Large lotus flower porcelain bowl in ruby red and gold, in the centre a spray of hibiscus encircled by radiating lotus petals. Stylized gold leaves along the edge within narrow cartouches.
China, Qianlong Period ( 1736 - 1795 )
Diameter : 30 cm (11.8 in.)
Hairline crack on outer rim
Bonte-Sidden, Vellingen Brugge label
A smaller bowl with the same decoration can be found in the Reeves Center Collection at the Washington and Lee University (USA), illustrated by Thomas V. Litzenburg, JR in Chinese Export Porcelain in the Reeves Center Collection at Washington and Lee University (2003, p. 68, no. 51).
A teapot is illustrated in The Choice of the Private Trader, The Private Market in Chinese Export Porcelain illustrated from the Hodroff Collection (David S. Howard, 1994, p. 151, no. 163).
A milk jug, a tea bowl, a bowl and a teapot with the same decoration are illustrated in Collecting Chinese Export Porcelain by Elinor Gordon (1984, p. 50, pl. VII). This model is also illustrated in Chinese Export Porcelain from the Ethel (Mrs.
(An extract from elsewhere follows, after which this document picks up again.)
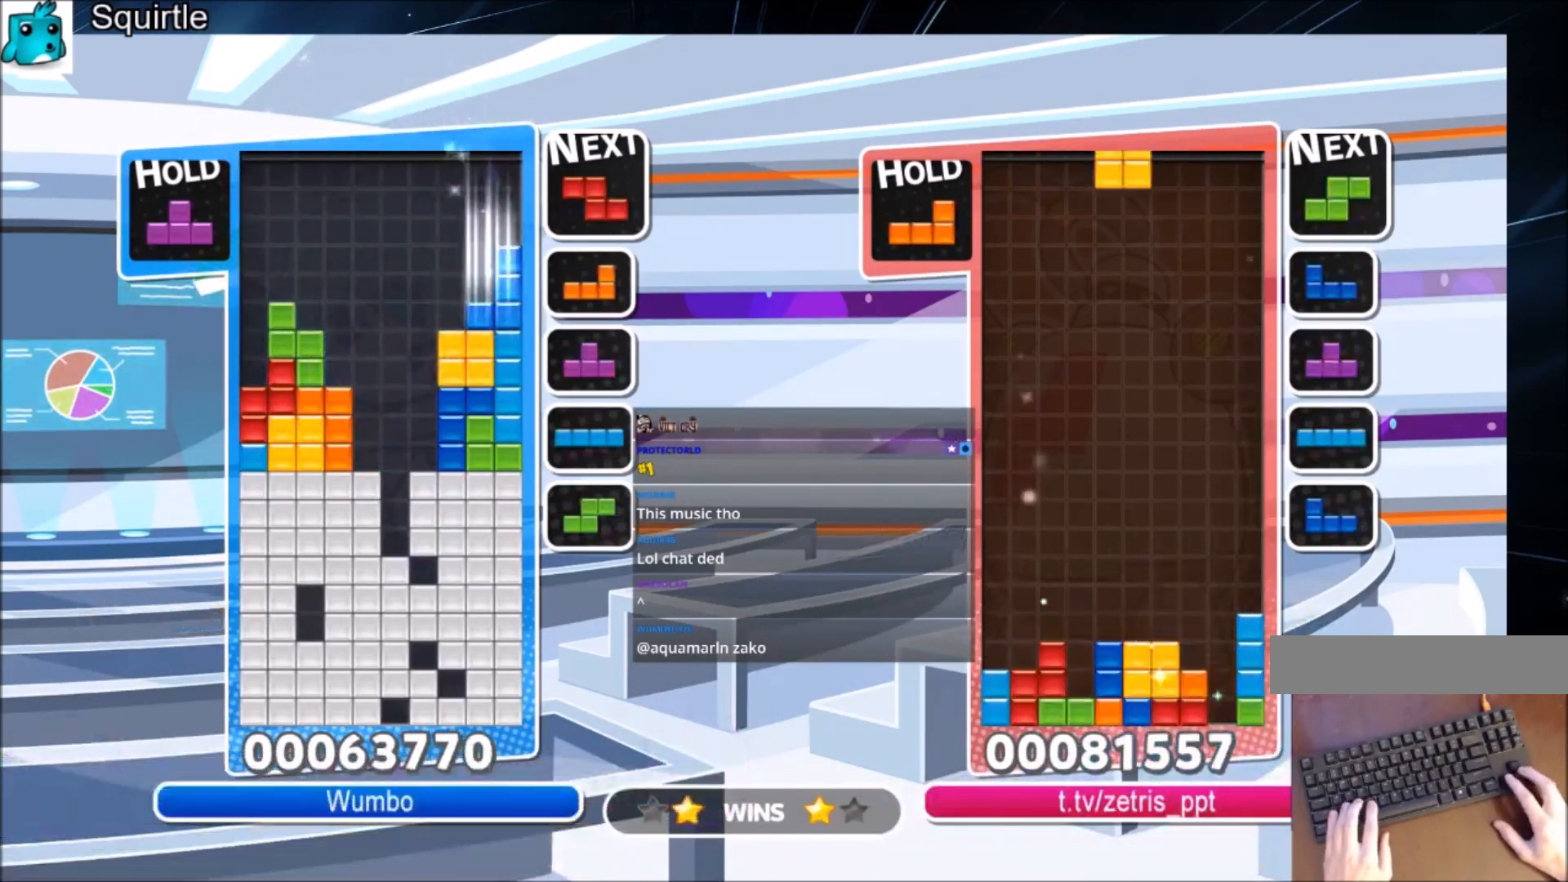
{"keys": ["down"], "events": [[100, "down", "up"], [300, "right", "up"], [333, "z", "down"], [433, "down", "down"], [467, "z", "up"]]}
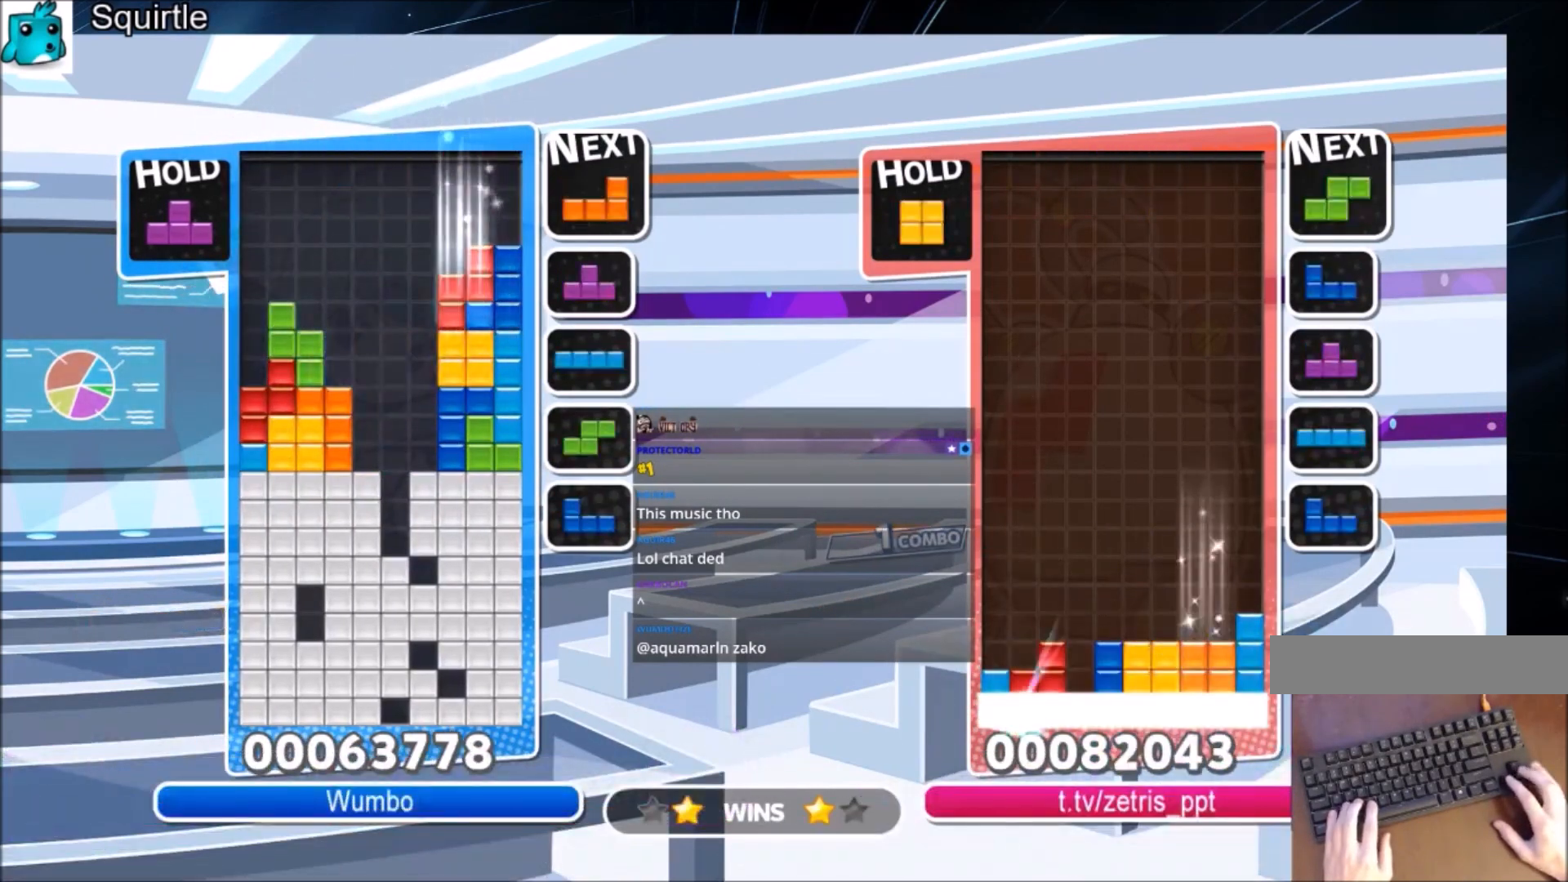
{"keys": ["right", "up", "x"], "events": [[67, "down", "up"], [134, "z", "down"], [200, "down", "down"], [301, "down", "up"], [301, "z", "up"], [434, "right", "down"], [434, "up", "down"], [434, "x", "down"]]}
Julius) Liebman and Arthur L. Liebman Porcelain Collection by Catherine Brawer (1992, no. 119). Another is illustrated in China-Trade Porcelain : an Account of its Historical background, Manufacture, and Decoration and a Study of the Helena Woolworth McCann Collection (John Phillips, 1956, pl. 78).
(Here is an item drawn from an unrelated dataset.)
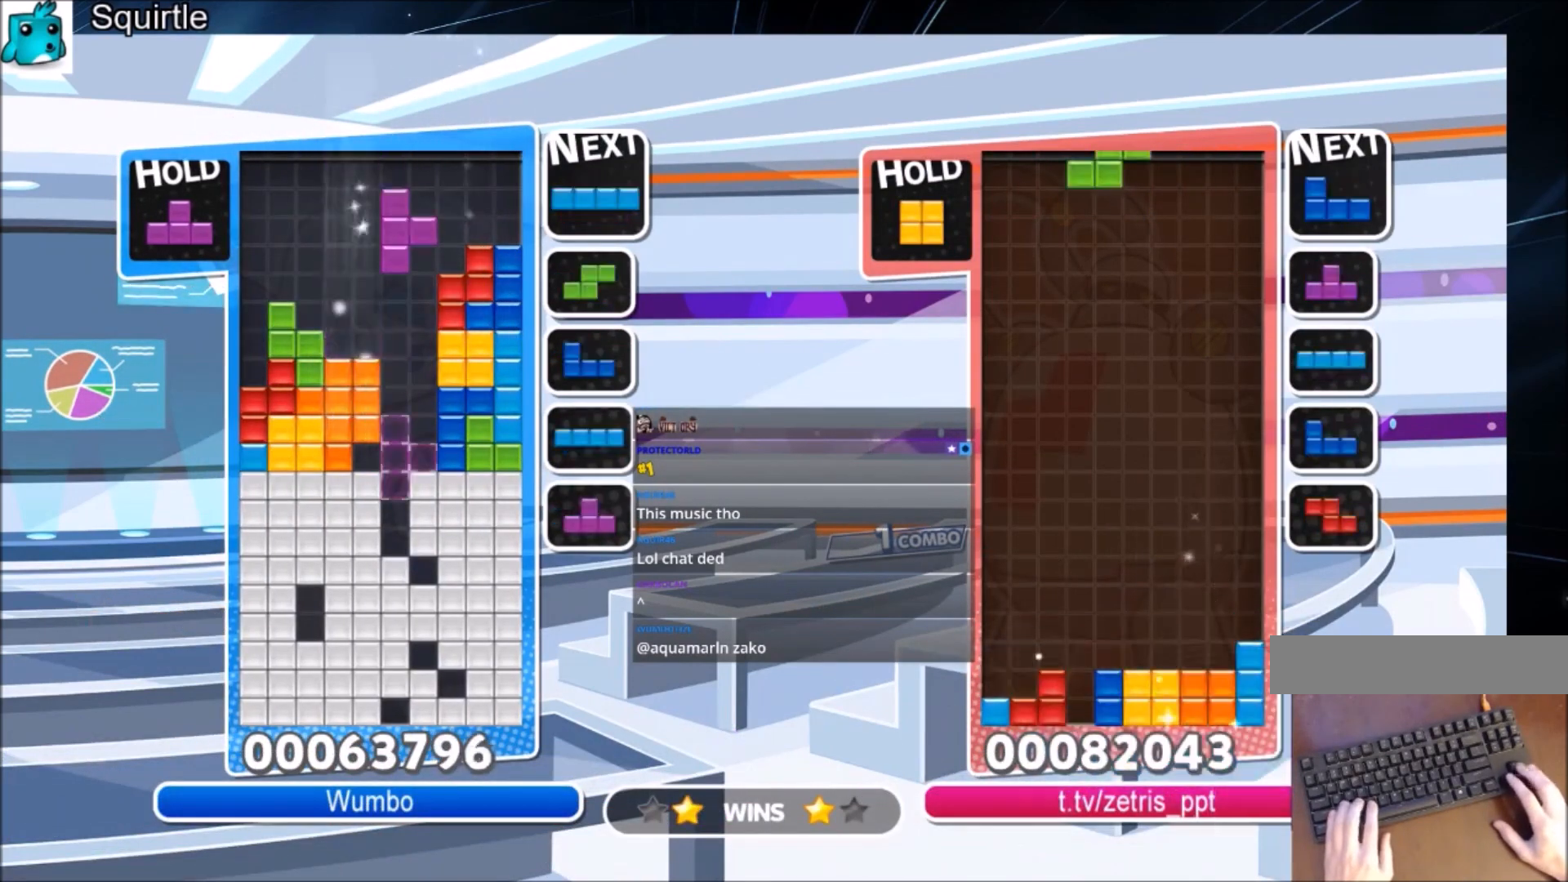
{"keys": [], "events": [[33, "right", "up"], [100, "x", "up"], [367, "x", "down"], [467, "up", "up"], [467, "x", "up"]]}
For a large punch bowl, consult Christie’s London, 4th September 2012, lot 64. Chocolate and tea services are found in the collections at Melford Hall in the county if Suffolk in England. They come from the pillage by Captain Hyde Parler of the Spanish ship Santissima Trinidad in Manila in 1762.
Two bowls are kept at the Dolmabahçe Palace in Istanbul.
The lotus flower, symbol of purity in Chinese culture, was appreciated in the decors of Chinese porcelain destined to be exported during the mid 18th century.
Existing in a few variations, this model is sometimes influenced by Middle-East decorations with the addition of complex scrollwork.
The beauty of this model lies notably in the pink shading created on the lotus petals, going from pale pink to ruby red.
The lotus petal was used in a similar manner for decorating ceramics from the period of the « Six Dynasties » (220-587 AD).
This ornamentation was still popular during the late Qing Period (1644-1911). For covered bowls dating from this period, consult Christie’s New York, 16 March 2016, lot 1643 (with the 6 character seal mark), or Imperial Porcelain of late Qing from the Kwan Collection » (Art Gallery, The Chinese University of Hong Kong, 13 August– 25 September 1983, p. 131, no. 137).